How data flow and components work
In this article, we explain how the folder structure and execution model works in Meiro Integrations.
In Meiro Integrations, each workspace has its own data flow. The data flow displays a visual representation of the data loaded into Meiro Integrations, processed through processors and finally loaded to a data warehouse or optimised for a BI tool. Each data flow is presented as a DAG (Directed Acyclic Graph).
When creating the data flow, use components (nodes in the graph) that either connect to the data source (connectors), process the data (processors) or load data to your chosen data destination (loaders). Arrows between the components show which direction the data is flowing and how components are connected to each other.
You can read more about connectors, processors, loaders, components in the articles available online.
In the example below, we will demonstrate a data flow that:
- Downloads the table(s) from the AWS S3 bucket.
- Uncompresses the data and moves it to the `tables` folder.
- Filters the data.
- Uploads the data to a Google Spreadsheet.
Variables
As you may want to change the Access Key to your AWS account, it is possible to set up variables for the workspace. This allows changing defined variables, without the need of adjusting all the credentials where the variables are mentioned.
You can refer to variables in the configurations putting their name in double curly braces: `{{name_of_variable}}`.
As you may want to change the Access Key to your AWS account, it is possible to set up variables for the workspace. This allows changing defined variables, without the need of adjusting all the credentials where the variables are mentioned.
You can refer to variables in the configurations putting their name in double curly braces: `{{name_of_variable}}`.
For more details about variables refer to the article.
Folder structure
There are `in` (input) and `out` (output) folders for each component. Each folder contains 'tables' (valid CSV datasets) and/or 'files' (for any other type of file different than a table). The structure looks like this:
``/data/
|__ in/
|__ tables/
|__ files/
|__ out/
|__ tables/
|__ files/``
More about the folder structure can be found here.
Download the data
Set up the AWS S3 connector, fill out the credentials and run the configuration. The connected data will show up in the Data Out bucket, in the folder `out/files`. All the files and folders in the `out` folder of the one component, will be accessible by the following component in the ``in`` folder (in this case `in/files`).

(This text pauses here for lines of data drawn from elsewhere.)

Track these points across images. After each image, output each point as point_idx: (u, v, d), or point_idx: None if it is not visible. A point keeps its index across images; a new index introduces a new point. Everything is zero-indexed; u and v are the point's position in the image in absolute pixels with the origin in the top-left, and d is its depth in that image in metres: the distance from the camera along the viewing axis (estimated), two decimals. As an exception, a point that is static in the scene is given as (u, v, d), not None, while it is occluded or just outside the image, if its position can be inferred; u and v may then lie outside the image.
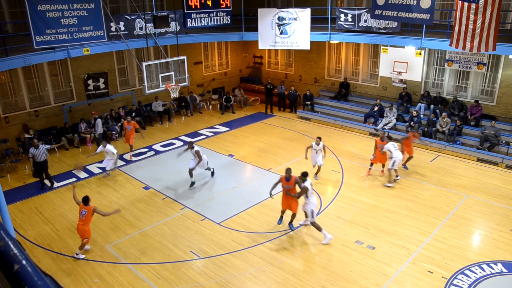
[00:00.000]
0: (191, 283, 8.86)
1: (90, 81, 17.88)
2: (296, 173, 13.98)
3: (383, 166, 14.05)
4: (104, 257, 9.65)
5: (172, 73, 14.57)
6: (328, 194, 12.81)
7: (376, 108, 18.63)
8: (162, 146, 16.95)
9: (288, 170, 10.47)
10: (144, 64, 13.77)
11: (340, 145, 16.94)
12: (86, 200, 9.55)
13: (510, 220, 11.41)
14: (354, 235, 10.56)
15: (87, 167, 14.79)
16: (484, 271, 9.35)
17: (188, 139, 17.44)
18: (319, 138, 13.13)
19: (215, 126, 19.27)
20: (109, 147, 13.52)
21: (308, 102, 20.64)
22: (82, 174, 14.27)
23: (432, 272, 9.20)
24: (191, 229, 10.87)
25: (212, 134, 18.28)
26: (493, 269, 9.43)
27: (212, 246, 10.13)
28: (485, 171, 14.55)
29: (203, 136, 17.95)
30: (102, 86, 18.27)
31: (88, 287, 8.72)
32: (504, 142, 15.58)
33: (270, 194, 10.69)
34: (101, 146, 13.68)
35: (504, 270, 9.41)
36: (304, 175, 10.24)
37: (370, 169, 14.18)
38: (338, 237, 10.52)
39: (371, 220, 11.31)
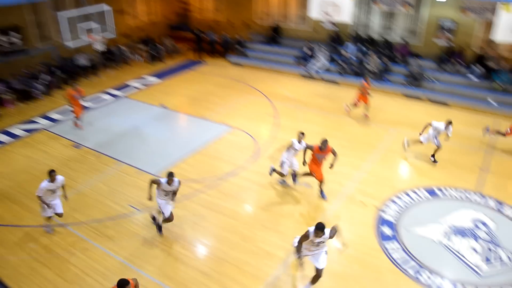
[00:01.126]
0: (133, 237, 8.81)
1: (2, 37, 16.36)
2: (228, 119, 14.04)
3: (367, 109, 14.29)
4: (39, 221, 9.28)
5: (95, 23, 13.67)
6: (265, 137, 12.99)
7: (307, 51, 18.74)
8: (89, 101, 16.16)
9: (325, 142, 9.48)
10: (61, 14, 12.76)
11: (274, 88, 17.05)
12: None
13: (433, 150, 12.23)
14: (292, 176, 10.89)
15: (8, 130, 13.85)
16: (410, 197, 10.10)
17: (117, 93, 16.76)
18: (302, 134, 10.20)
19: (145, 77, 18.60)
20: None
21: (240, 47, 20.35)
22: (5, 138, 13.36)
23: (365, 204, 9.78)
24: (128, 184, 10.68)
25: (142, 85, 17.66)
26: (417, 194, 10.20)
27: (151, 199, 10.06)
28: (411, 106, 15.34)
29: (133, 88, 17.30)
30: (17, 41, 16.82)
31: (26, 254, 8.40)
32: (428, 77, 16.41)
33: (304, 162, 9.88)
34: None
35: (427, 195, 10.23)
36: (320, 228, 6.69)
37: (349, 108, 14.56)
38: (275, 178, 10.80)
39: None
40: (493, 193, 10.34)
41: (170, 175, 8.23)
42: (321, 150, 9.49)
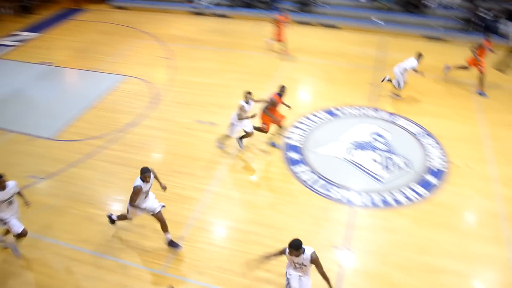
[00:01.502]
0: (40, 208, 8.23)
1: None
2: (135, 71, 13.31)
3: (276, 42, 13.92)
4: None
5: None
6: (163, 81, 12.56)
7: (192, -15, 17.99)
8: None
9: (283, 87, 9.16)
10: None
11: (164, 29, 16.30)
12: None
13: (328, 72, 12.83)
14: (194, 116, 10.78)
15: None
16: (312, 120, 10.58)
17: None
18: (249, 93, 9.07)
19: (18, 33, 16.66)
20: None
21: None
22: None
23: (270, 133, 10.03)
24: (22, 153, 9.84)
25: (16, 42, 15.85)
26: (318, 117, 10.70)
27: (51, 164, 9.38)
28: (303, 32, 15.63)
29: (6, 47, 15.43)
30: None
31: None
32: (317, 2, 16.68)
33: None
34: None
35: (327, 116, 10.77)
36: (293, 246, 5.43)
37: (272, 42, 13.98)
38: (179, 121, 10.64)
39: (207, 98, 11.58)
40: (385, 106, 11.17)
41: (144, 171, 6.56)
42: (281, 96, 9.22)
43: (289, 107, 9.53)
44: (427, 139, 9.93)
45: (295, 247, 5.44)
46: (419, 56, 11.02)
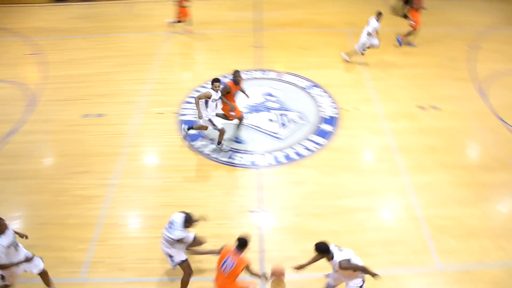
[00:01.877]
0: None
1: None
2: None
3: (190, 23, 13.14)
4: None
5: None
6: (35, 79, 11.45)
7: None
8: None
9: (237, 72, 8.41)
10: None
11: (24, 23, 14.68)
12: (243, 244, 5.28)
13: (209, 41, 12.80)
14: (79, 111, 10.09)
15: None
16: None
17: None
18: (217, 81, 8.30)
19: None
20: None
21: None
22: None
23: (163, 113, 9.77)
24: None
25: None
26: (207, 88, 10.56)
27: None
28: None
29: None
30: None
31: None
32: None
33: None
34: None
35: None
36: (317, 249, 5.21)
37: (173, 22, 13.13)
38: (63, 119, 9.88)
39: (89, 89, 10.89)
40: (270, 65, 11.43)
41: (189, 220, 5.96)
42: (237, 84, 8.57)
43: (247, 96, 9.06)
44: (315, 90, 10.41)
45: (317, 249, 5.13)
46: (379, 15, 10.88)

Decompress and move the file
It is possible to use the filter for the Data In bucket if you wish to filter only the certain files (with the particular extension, or from the particular folder). In this example, we will filter only files with `GZ` in naming, using `*.gz` expression. Files will be decompressed using the Command Line Interface processor.

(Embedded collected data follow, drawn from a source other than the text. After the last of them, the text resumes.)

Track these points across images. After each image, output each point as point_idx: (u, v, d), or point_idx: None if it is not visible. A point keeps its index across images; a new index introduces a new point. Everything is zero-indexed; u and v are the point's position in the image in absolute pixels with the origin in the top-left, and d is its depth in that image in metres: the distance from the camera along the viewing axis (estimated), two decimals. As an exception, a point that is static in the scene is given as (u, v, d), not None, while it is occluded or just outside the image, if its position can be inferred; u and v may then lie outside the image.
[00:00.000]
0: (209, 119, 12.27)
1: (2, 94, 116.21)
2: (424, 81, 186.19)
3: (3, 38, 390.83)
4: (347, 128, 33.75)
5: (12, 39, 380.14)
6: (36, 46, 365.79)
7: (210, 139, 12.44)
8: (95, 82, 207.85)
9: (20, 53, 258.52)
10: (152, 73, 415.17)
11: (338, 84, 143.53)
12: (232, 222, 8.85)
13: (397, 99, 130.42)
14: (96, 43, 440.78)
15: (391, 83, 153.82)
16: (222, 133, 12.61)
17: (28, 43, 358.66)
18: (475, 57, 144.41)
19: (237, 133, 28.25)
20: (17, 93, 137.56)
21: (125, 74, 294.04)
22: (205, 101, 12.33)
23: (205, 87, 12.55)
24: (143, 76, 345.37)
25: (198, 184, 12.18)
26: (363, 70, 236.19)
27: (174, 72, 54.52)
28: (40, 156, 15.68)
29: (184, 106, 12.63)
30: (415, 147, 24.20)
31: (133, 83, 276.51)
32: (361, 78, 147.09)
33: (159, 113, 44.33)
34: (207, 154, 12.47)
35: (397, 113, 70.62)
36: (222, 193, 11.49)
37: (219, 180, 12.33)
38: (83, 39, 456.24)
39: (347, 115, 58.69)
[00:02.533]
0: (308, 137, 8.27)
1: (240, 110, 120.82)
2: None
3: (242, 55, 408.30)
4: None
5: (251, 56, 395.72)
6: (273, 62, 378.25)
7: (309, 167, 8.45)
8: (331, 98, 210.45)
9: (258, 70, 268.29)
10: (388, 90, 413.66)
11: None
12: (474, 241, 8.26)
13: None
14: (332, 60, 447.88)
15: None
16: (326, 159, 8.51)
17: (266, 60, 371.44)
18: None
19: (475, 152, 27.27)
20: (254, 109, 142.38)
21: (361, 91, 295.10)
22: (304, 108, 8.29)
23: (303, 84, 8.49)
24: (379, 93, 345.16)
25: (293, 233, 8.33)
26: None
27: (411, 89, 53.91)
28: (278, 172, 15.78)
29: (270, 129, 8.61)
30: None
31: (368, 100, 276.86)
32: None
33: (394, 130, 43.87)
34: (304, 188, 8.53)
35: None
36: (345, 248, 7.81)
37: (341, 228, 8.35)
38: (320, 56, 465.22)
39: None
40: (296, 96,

To decompress the file you need to run `gunzip in/files/*` bash script which decompresses all the unzipped files in `in/files` folder.
It is important to mention that not all of the processors move the data from the `data/in` to the `data/out` automatically. Sometimes you need to do it yourself using the script accordingly to the requirements of the next component in your data flow. In this example we use a bash script to move the decompressed file `titanic.csv` from the `in/files` to the `out/tables`: `mv in/files/titanic.csv out/tables/`.